Most of the research has been concentrated on treatment of bipolar I disorder subtype, being the most common occurrence of this behavioral disorder. The psychotherapy is commonly connected to medication therapy, where special drugs are given to the sufferers, helping them control and overcome the symptoms of bipolar disorder more successfully.

Even though treatment effects for current therapy methods are not so successful, medical experts hope that, in the future, we will be more capable of dealing with bipolar disorder. Nevertheless, the importance of the relationship between the psychiatrist and the patient cannot be denied. In fact, the treatment for bipolar disorder requires assistance of many different branches of medicine, including psychology, psychiatry, neuropsychiatry and general medicine.

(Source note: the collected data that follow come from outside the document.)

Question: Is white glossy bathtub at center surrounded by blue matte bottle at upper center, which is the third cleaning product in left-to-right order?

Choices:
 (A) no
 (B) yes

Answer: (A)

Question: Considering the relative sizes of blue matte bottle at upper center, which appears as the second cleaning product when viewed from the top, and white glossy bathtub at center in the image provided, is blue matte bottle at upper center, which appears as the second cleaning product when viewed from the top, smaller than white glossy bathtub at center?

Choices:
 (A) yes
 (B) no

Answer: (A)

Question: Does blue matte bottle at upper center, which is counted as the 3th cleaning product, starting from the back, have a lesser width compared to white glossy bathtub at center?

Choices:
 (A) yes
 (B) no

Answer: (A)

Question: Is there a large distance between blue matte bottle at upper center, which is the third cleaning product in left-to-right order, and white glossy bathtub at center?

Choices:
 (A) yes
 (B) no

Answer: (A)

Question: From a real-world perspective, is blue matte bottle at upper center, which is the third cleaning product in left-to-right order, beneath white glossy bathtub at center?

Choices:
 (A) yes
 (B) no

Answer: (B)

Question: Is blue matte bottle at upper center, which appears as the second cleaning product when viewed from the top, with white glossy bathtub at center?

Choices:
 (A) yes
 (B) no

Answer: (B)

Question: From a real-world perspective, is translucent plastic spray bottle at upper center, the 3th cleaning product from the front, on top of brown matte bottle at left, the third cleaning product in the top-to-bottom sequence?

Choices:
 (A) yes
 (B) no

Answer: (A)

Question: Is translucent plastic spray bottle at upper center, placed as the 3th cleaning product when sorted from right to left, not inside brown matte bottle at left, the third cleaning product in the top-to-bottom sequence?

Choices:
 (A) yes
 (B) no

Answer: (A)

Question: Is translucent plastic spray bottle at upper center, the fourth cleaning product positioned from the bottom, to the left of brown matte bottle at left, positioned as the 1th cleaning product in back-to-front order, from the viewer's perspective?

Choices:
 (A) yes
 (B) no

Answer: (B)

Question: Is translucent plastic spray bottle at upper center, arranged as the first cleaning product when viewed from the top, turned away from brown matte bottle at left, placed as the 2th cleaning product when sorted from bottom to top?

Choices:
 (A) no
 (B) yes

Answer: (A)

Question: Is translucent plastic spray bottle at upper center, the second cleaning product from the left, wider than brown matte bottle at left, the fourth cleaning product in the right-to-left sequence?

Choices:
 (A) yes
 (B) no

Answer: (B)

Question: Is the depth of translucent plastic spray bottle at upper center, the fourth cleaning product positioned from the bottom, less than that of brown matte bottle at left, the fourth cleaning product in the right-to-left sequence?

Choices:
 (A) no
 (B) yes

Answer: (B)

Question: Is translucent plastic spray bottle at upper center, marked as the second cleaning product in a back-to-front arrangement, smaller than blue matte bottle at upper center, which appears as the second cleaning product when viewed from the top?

Psychotherapy allows the therapist to gain detailed insight into the condition of the patient, diagnosing the disorder properly and developing a treatment plan suitable for every patient as an individual. However, it is best to find a psychiatrist who is specialized in this disorder, since this individual possesses all the necessary knowledge and experience required for the successful treatment of any bipolar patient. Usually, one mental health expert directs the patient to another, more specialized health practitioner, once all methods of treatment have been proven unsatisfactory. Nevertheless, a team of professionals usually works together, monitoring the progress of the patient and suggesting new treatment methods.

All in all, psychiatrists play a very important part in the process of treatment of bipolar disorders, regardless of their type. People who suffer from these conditions cannot function correctly, even though they might manage to control the depressive and manic episodes enough to get by. Therefore, hospitalization and professional treatment are necessary for any successful, long-term results.

If you notice the symptoms of bipolar disorder in someone you know, do not hesitate to recommend medical assistance. By doing this, you will be helping this person find the best possible treatment.